As shown in FIG. 19, when the linear polarized light 9′ is projected from a light source (not shown) disposed above the mask 3′, the linear polarized light 9′ passes directly through the opening portion 4′ and reaches the alignment film material 1′. In contrast, the linear polarized light 9′ projected onto the phase plate 14′ has its phase difference shifted by the phase plate 14′, and the light with its phase difference shifted reaches the alignment film material 1′. For example, in a case where a λ/2 phase plate is used as the phase plate 14′, when the linear polarized light 9′ passes through the phase plate 14′, linear polarized light 19′ having a polarizing axis (a plane of vibration) inclined 9O degrees reaches the surface of the alignment film material 1′. The linear polarized light 9 is shielded by the light shielding frame member 5′. Using the mask 3′ including the opening portion 4′ and the phase plate 14′ allows two kinds of linear polarized light that are different in polarizing axes (planes of vibration) to be obtained from one kind of linear polarized light. Thus, the domains 8′ and 8″ that have different alignment regulation powers (alignment regulation directions) can be formed at the same time on the alignment film material 1′.
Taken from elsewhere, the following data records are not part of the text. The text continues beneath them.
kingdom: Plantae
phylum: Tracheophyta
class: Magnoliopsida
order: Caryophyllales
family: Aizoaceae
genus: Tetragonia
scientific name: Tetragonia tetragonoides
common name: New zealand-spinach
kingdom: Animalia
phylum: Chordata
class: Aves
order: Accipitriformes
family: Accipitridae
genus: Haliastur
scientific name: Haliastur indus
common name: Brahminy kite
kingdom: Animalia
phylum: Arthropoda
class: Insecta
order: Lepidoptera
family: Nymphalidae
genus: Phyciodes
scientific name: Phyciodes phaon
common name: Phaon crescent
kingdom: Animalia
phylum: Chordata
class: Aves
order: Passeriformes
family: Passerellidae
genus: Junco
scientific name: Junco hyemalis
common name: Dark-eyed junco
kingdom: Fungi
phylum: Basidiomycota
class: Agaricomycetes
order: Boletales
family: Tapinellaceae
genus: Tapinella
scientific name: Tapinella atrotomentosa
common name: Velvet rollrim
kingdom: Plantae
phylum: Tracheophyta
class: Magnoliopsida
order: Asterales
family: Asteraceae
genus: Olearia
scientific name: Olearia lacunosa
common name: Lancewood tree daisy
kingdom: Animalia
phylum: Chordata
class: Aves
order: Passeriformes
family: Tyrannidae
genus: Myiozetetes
That is, the method for photo-alignment treatment shown in FIG. 19 is a method for photo-alignment treatment for forming domains, which are sectioned with respect to alignment regulation directions, on a surface of an alignment film material that develops alignment regulation powers to align liquid crystal molecules in accordance with linear polarized light projected in a vertical direction, the method including irradiating the alignment film material surface with the linear polarized light in the vertical direction through a mask including a transmitting portion arranged to transmit the linear polarized light, and a phase plate arranged to shift a phase difference of the linear polarized light, the transmitting portion and the phase plate being disposed corresponding to the domains.